TRY IT ->
Edit the data below by changing every "THB" to "USD", then give all the lines again with nothing else altered.

[Saved data entries]
----------

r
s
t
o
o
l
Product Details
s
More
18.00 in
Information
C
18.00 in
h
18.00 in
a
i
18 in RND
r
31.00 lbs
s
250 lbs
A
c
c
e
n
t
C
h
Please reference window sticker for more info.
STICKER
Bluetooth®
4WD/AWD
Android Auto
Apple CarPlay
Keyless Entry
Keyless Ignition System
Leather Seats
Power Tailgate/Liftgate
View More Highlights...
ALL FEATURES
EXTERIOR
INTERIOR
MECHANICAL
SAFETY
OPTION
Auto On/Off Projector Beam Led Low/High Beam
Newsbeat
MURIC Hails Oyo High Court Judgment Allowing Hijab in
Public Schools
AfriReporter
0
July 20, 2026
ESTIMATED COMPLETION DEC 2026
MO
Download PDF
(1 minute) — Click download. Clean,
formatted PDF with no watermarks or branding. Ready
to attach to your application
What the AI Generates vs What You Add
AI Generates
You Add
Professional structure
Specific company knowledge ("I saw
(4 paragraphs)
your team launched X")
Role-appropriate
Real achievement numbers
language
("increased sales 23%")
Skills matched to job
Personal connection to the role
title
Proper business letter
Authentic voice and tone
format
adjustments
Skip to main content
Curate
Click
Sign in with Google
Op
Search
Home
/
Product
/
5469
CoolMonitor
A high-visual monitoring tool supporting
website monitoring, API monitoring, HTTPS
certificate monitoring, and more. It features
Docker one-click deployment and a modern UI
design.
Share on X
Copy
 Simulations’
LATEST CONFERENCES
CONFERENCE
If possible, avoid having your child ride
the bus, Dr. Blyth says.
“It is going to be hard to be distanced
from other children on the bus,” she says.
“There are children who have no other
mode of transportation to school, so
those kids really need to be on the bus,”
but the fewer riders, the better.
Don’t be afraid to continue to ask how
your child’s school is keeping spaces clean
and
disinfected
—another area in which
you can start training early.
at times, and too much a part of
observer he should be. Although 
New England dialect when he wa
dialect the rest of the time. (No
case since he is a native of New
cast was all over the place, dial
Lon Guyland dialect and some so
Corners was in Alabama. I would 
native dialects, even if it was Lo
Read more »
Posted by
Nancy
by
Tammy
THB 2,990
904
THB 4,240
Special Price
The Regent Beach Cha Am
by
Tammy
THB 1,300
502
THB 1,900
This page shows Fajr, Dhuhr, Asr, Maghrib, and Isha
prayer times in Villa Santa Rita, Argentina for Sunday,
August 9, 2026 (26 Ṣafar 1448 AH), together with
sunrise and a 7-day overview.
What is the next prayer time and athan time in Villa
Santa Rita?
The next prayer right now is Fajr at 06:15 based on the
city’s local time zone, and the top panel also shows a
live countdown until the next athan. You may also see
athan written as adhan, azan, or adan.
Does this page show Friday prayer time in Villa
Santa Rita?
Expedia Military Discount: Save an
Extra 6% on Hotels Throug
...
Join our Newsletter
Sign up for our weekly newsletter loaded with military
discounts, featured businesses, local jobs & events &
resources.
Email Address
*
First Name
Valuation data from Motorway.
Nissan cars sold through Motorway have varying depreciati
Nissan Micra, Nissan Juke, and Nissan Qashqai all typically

----------

EXERCISE OUTPUT ->
r
s
t
o
o
l
Product Details
s
More
18.00 in
Information
C
18.00 in
h
18.00 in
a
i
18 in RND
r
31.00 lbs
s
250 lbs
A
c
c
e
n
t
C
h
Please reference window sticker for more info.
STICKER
Bluetooth®
4WD/AWD
Android Auto
Apple CarPlay
Keyless Entry
Keyless Ignition System
Leather Seats
Power Tailgate/Liftgate
View More Highlights...
ALL FEATURES
EXTERIOR
INTERIOR
MECHANICAL
SAFETY
OPTION
Auto On/Off Projector Beam Led Low/High Beam
Newsbeat
MURIC Hails Oyo High Court Judgment Allowing Hijab in
Public Schools
AfriReporter
0
July 20, 2026
ESTIMATED COMPLETION DEC 2026
MO
Download PDF
(1 minute) — Click download. Clean,
formatted PDF with no watermarks or branding. Ready
to attach to your application
What the AI Generates vs What You Add
AI Generates
You Add
Professional structure
Specific company knowledge ("I saw
(4 paragraphs)
your team launched X")
Role-appropriate
Real achievement numbers
language
("increased sales 23%")
Skills matched to job
Personal connection to the role
title
Proper business letter
Authentic voice and tone
format
adjustments
Skip to main content
Curate
Click
Sign in with Google
Op
Search
Home
/
Product
/
5469
CoolMonitor
A high-visual monitoring tool supporting
website monitoring, API monitoring, HTTPS
certificate monitoring, and more. It features
Docker one-click deployment and a modern UI
design.
Share on X
Copy
 Simulations’
LATEST CONFERENCES
CONFERENCE
If possible, avoid having your child ride
the bus, Dr. Blyth says.
“It is going to be hard to be distanced
from other children on the bus,” she says.
“There are children who have no other
mode of transportation to school, so
those kids really need to be on the bus,”
but the fewer riders, the better.
Don’t be afraid to continue to ask how
your child’s school is keeping spaces clean
and
disinfected
—another area in which
you can start training early.
at times, and too much a part of
observer he should be. Although 
New England dialect when he wa
dialect the rest of the time. (No
case since he is a native of New
cast was all over the place, dial
Lon Guyland dialect and some so
Corners was in Alabama. I would 
native dialects, even if it was Lo
Read more »
Posted by
Nancy
by
Tammy
USD 2,990
904
USD 4,240
Special Price
The Regent Beach Cha Am
by
Tammy
USD 1,300
502
USD 1,900
This page shows Fajr, Dhuhr, Asr, Maghrib, and Isha
prayer times in Villa Santa Rita, Argentina for Sunday,
August 9, 2026 (26 Ṣafar 1448 AH), together with
sunrise and a 7-day overview.
What is the next prayer time and athan time in Villa
Santa Rita?
The next prayer right now is Fajr at 06:15 based on the
city’s local time zone, and the top panel also shows a
live countdown until the next athan. You may also see
athan written as adhan, azan, or adan.
Does this page show Friday prayer time in Villa
Santa Rita?
Expedia Military Discount: Save an
Extra 6% on Hotels Throug
...
Join our Newsletter
Sign up for our weekly newsletter loaded with military
discounts, featured businesses, local jobs & events &
resources.
Email Address
*
First Name
Valuation data from Motorway.
Nissan cars sold through Motorway have varying depreciati
Nissan Micra, Nissan Juke, and Nissan Qashqai all typically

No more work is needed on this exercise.